He has also represented Africa in art fairs in India, US and Dubai in 2007 and is the organiser of the African Stones International Sculpture Symposium in Kenya.
For his work, Motondi prefers granite stones, which he considers more durable.
“A monument made of granite can last for more than 200 years,” he says.
Some of his work can be found at Nairobi’s Uhuru Gardens and Rosslyn Academy, Gigiri, and at the National Museums of Kenya headquarters.
Asumbi TTC Principal Dr Maurice Ndolo says Motondi has helped nurture many students in art.
“Our core mandate as a college is to equip teachers with skills applicable all over the world. Our students emulate what he does,” Ndolo says.
Barack Fundi is one of the many art students trained and mentored by Motondi.
“Art provokes hidden talent.

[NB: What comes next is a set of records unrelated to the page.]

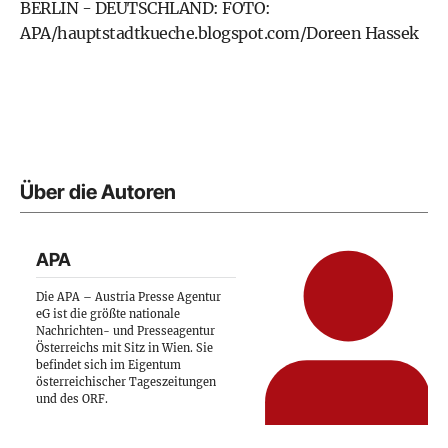
BERLIN - DEUTSCHLAND: FOTO:
APA/hauptstadtkueche.blogspot.com/Doreen Hassek
Über die Autoren
APA
Die APA – Austria Presse Agentur
eG ist die größte nationale
Nachrichten- und Presseagentur
Österreichs mit Sitz in Wien. Sie
befindet sich im Eigentum
österreichischer Tageszeitungen
und des ORF.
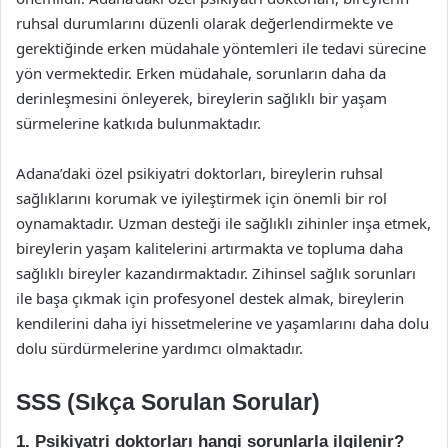
ruhsal durumlarını düzenli olarak değerlendirmekte ve
gerektiğinde erken müdahale yöntemleri ile tedavi sürecine
yön vermektedir. Erken müdahale, sorunların daha da
derinleşmesini önleyerek, bireylerin sağlıklı bir yaşam
sürmelerine katkıda bulunmaktadır.
Adana’daki özel psikiyatri doktorları, bireylerin ruhsal
sağlıklarını korumak ve iyileştirmek için önemli bir rol
oynamaktadır. Uzman desteği ile sağlıklı zihinler inşa etmek,
bireylerin yaşam kalitelerini artırmakta ve topluma daha
sağlıklı bireyler kazandırmaktadır. Zihinsel sağlık sorunları
ile başa çıkmak için profesyonel destek almak, bireylerin
kendilerini daha iyi hissetmelerine ve yaşamlarını daha dolu
dolu sürdürmelerine yardımcı olmaktadır.
SSS (Sıkça Sorulan Sorular)
1. Psikiyatri doktorları hangi sorunlarla ilgilenir?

When I see someone painting, it makes me want to do it even better,” he says.
Yet his skills transcend beyond Asumbi into the local community. At Tabaka village in neighbouring Kisii County, a number of women are earning a living through art, thanks to Motondi.

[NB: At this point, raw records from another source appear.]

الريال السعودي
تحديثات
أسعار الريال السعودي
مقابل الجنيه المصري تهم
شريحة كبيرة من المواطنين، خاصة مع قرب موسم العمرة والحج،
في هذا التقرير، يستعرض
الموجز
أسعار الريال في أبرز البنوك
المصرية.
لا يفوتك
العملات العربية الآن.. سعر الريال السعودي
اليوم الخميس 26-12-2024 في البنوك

But it was not always like this. The Abagusii culture did not allow women to carve stones, a lucrative venture in most parts of Kisii. In 2011, Motondi began a campaign to enable women participate in stone carving.

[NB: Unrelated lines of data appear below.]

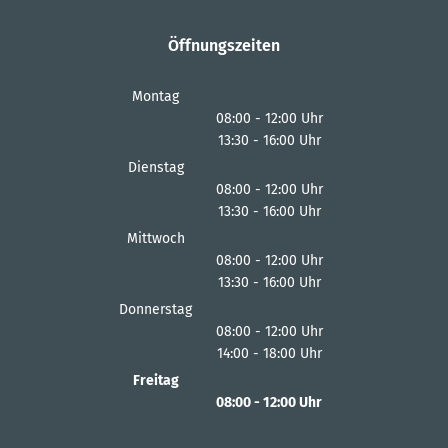
Öffnungszeiten
Montag
08:00
-
12:00
Uhr
13:30
-
16:00
Von 08:00 bis 12:00 Uhr
Uhr
Von 13:30 bis 16:00 Uhr
Dienstag
08:00
-
12:00
Uhr
13:30
-
16:00
Von 08:00 bis 12:00 Uhr
Uhr
Von 13:30 bis 16:00 Uhr
Mittwoch
08:00
-
12:00
Uhr
13:30
-
16:00
Von 08:00 bis 12:00 Uhr
Uhr
Von 13:30 bis 16:00 Uhr
Donnerstag
08:00
-
12:00
Uhr
14:00
-
18:00
Von 08:00 bis 12:00 Uhr
Uhr
Von 14:00 bis 18:00 Uhr
Freitag
08:00
-
12:00
Uhr
Von 08:00 bis 12:00 Uhr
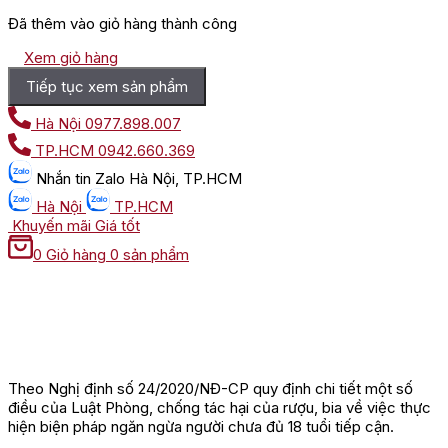
Đã thêm vào giỏ hàng thành công
Xem giỏ hàng
Tiếp tục xem sản phẩm
Hà Nội
0977.898.007
TP.HCM
0942.660.369
Nhắn tin
Zalo Hà Nội, TP.HCM
Hà Nội
TP.HCM
Khuyến mãi
Giá tốt
0
Giỏ hàng
0 sản phẩm
Theo Nghị định số 24/2020/NĐ-CP quy định chi tiết một số
điều của Luật Phòng, chống tác hại của rượu, bia về việc thực
hiện biện pháp ngăn ngừa người chưa đủ 18 tuổi tiếp cận.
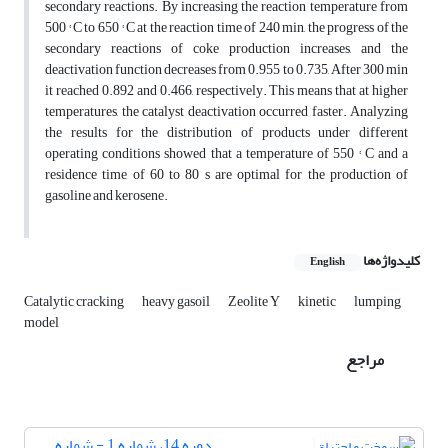
secondary reactions. By increasing the reaction temperature from
500 ° C to 650 ° C at the reaction time of 240 min, the progress of the
secondary reactions of coke production increases, and the
deactivation function decreases from 0.955 to 0.735, After 300 min
it reached 0.892 and 0.466, respectively. This means that at higher
temperatures, the catalyst deactivation occurred faster. Analyzing
the results for the distribution of products under different
operating conditions showed that a temperature of 550 ° C and a
residence time of 60 to 80 s are optimal for the production of
gasoline and kerosene.
کلیدواژه‌ها
English
Catalytic cracking
heavy gasoil
Zeolite Y
kinetic
lumping
model
مراجع
دوره 14، شماره 1 - شماره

He began by training five women. “I started with the five, as I wanted to change their mind set. While doing so, I incorporated their husbands and a few elders who finally saw the light and accepted that carving was a lucrative income generating activity even for women,” says Motondi.
The efforts of the five encouraged more women to form groups and learn how to carve from stone. In two months, 50 women had ventured into stone carving.
“I took time to train them. My aim was to boost the income of families by training women, for had for long been employed to only carry the stones, to carve them,” he adds.